Возможно, – и Тоня почти в это верила, – муж не пытался нарочно задеть ее подобными разговорами о прошлом. Да, она не родилась в богатой семье бывших партийных работников, как некоторые. Не заканчивала институтов и курсов бизнес управления. Но даже будучи официанткой в придорожной кафешке на окраине села, она не позволяла себе того, в чем теперь ее так огульно обвинял Тимофей. А быть вежливой и приветливой с клиентами еще никому не возбранялось. Но почему-то Тунгусов упрямо повторял: «Перестань, уже забыла, что в своей деревне делала?» Ничего, ничего она не делала такого, чтобы ее кости теперь перемывали всякие секретарши и мальчики на побегушках.
На десятом году совместной жизни ни охапки цветов, ни запоздалые извинения уже не могли исправить нанесенного вреда. Металл изъела коррозия, а Тонина душа, наоборот, оделась в непробиваемую броню. Веселость превратилась в цинизм, живость ума в умение везде найти свою выгоду. Цирковая собачка научилась делать трюки, и однажды укусила своего дурака-дрессировщика. Теперь они с мужем разговаривали на одном языке, только вот говорить стало совсем не о чем.
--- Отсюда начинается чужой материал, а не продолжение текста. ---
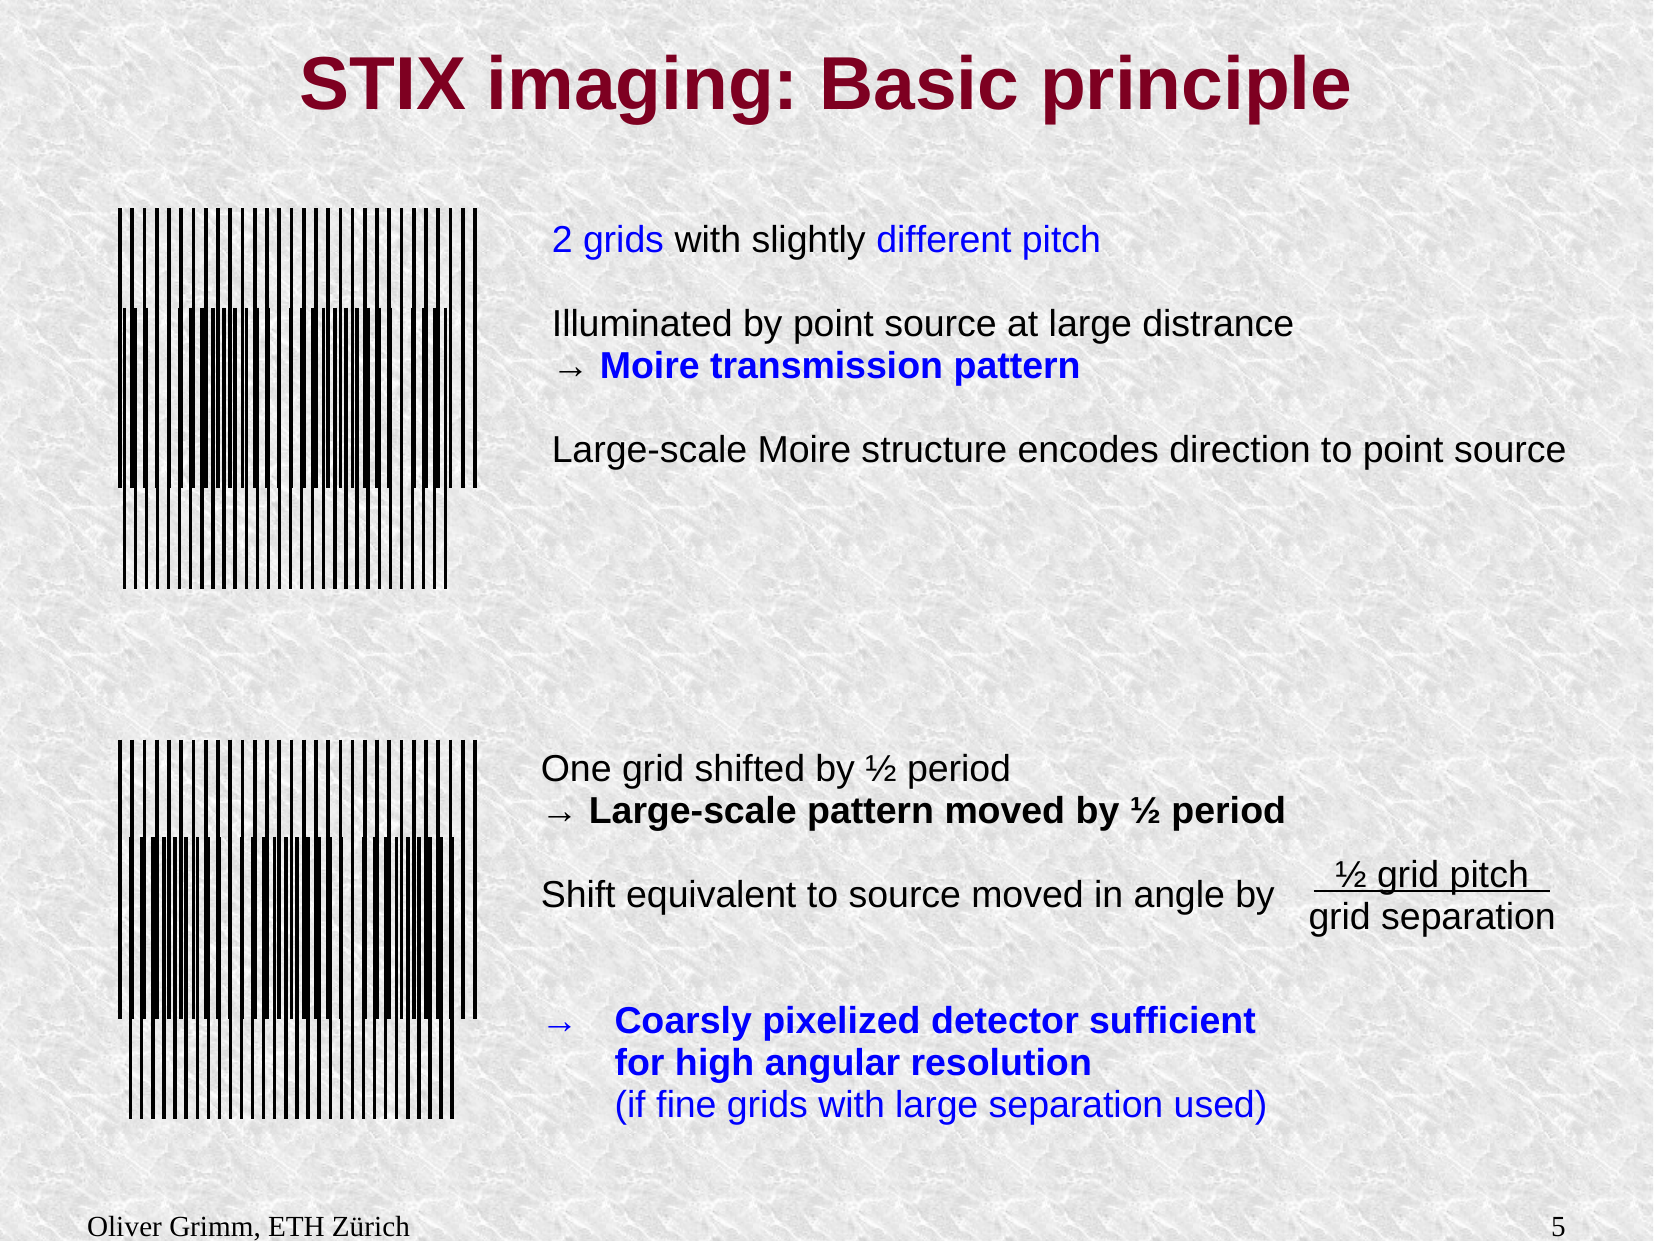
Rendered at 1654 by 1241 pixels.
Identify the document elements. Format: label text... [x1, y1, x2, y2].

– Только через мой труп, – повторил Тимофей, отшвыривая копию заявления. – Я слишком много в тебя вложил, чтобы просто так отпустить.
– Ах, вот она в чем – истинная причина! – расхохоталась Шаталова своим вызывающим грудным смехом. – Серьезно, Тунгусов, я уж было поверила, что ты у меня настоящий романтик. Хвала небесам, пронесло!
– Смеешься? Тебе смешно, а мне, между прочим, плакать хочется. Только попробуй пойти с этой бумажкой в ЗАГС, я подам на тебя в суд, поняла?
– За что? – искренне удивилась женщина.
– Придумаю… это не сложно. А с моими юристами и моими связями ты легко окажешься на пару-тройку лет за решеткой.
– Угрожаешь?
– Пока – предупреждаю. Тоня, дважды, нет, трижды подумай, прежде чем совершишь подобную глупость. Неужели не понимаешь: я все для тебя сделаю? Чего тебе не хватает? Хочешь, переведу в другой отдел? Хочешь, завтра же закажу билеты, и мы с тобой отправимся, скажем… во Францию? Париж, устрицы…
– Думаешь, я так примитивно мыслю? – прервала его излияния Шаталова. – Хорошо. Заявление пока останется у меня. Я никуда не пойду. Не потому что испугалась. Нет. Просто дам тебе время свыкнуться с тем, что милая, послушная женушка больше не желает плясать под твою дудку. А пока ты придумываешь новые угрозы и советуешься со своими дружками-адвокатами, я пару месяцев поживу отдельно. Надеюсь, тебе хватит времени?